I used the gaffer tape to circle his hand and stop the bleeding until we could get to Friendlies Chemist. When it was secure and the pool of blood on the floor had stopped expanding, I radioed Taylor and Lizzy and prepared for a blasting.
The three of us spent an hour or so in the kitchenette at Friendlies dealing with the wound. We realised quickly that it probably needed stitches but none of us were physically or mentally capable of performing this. So for a half-hour we just cleaned and disinfected and thought through our options.

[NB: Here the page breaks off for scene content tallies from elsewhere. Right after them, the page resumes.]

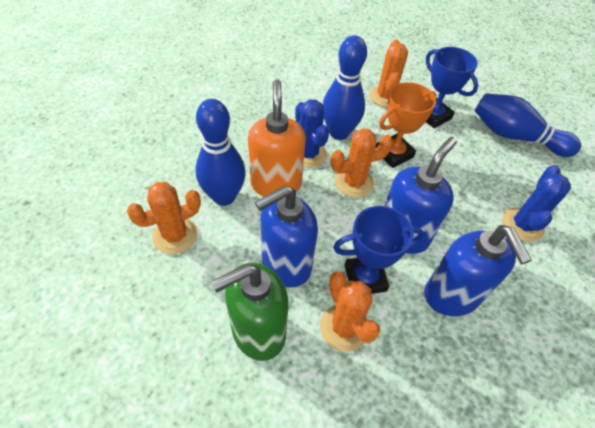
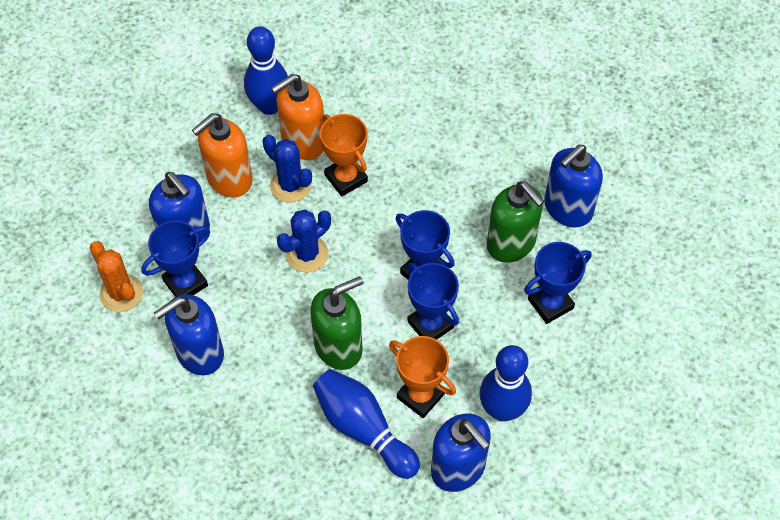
blue soap dispenser: [255,185,318,287] [384,137,457,254] [424,225,532,316] = 3 -> [149,172,210,241] [154,294,224,375] [431,414,491,492] [544,145,603,227] = 4
blue trophy: [333,206,424,294] [426,47,478,128] = 2 -> [141,220,210,297] [396,210,455,280] [407,263,459,340] [524,242,592,324] = 4
green soap dispenser: [211,263,288,361] = 1 -> [310,276,364,370] [487,181,545,263] = 2
orange cactus: [127,182,201,254] [320,271,380,352] [330,128,393,198] [369,40,408,107] = 4 -> [90,241,143,312] = 1
orange soap dispenser: [248,79,306,197] = 1 -> [192,113,253,197] [271,74,324,160] = 2
orange trophy: [376,82,436,168] = 1 -> [320,114,368,196] [389,336,456,418] = 2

Eventually the bleeding had almost stopped so it was plausible that keeping the wound dressed and clean would eventually see it scab over and heal. The trouble was that the gash was right in the middle of Rocky’s hand, so any movement would open it up and restart the bleeding. We settled on a large swab of cotton padding, wrapped tight to his palm by gauze, which we taped over with medical adhesive. It was large and a little clumsy and we could see it coming off within hours unless Rocky stayed still.

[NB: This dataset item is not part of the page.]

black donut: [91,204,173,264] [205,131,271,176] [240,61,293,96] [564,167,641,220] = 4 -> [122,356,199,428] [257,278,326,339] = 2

Scanning the long fluorescent aisles, Lizzy found a kind of hessian glove used to exfoliate dead skin. When she arrived back in the kitchenette wearing the glove and a manic smile, Taylor and I thought she had lost her shit. But, to Lizzy’s credit, the glove made for a perfect outer barrier to Rocky’s makeshift bandage. It kept all the dressing in place but still allowed his skin to breathe underneath. Taylor popped open a couple of Panadol Rapids and gave them to Rocky for the pain. She put the remainder of the packet in his shorts along with dosage instructions. Rocky listened, but had shown no real sign of discomfort throughout the process. Before long he had drifted back to JB’s.
I met Taylor and Lizzy at Kitchen Warehouse a little while later. They were hovering over a pot of soup simmering on a small portable gas burner at the back of the store. I sat sheepishly on the bench adjacent. Neither of them could look at me.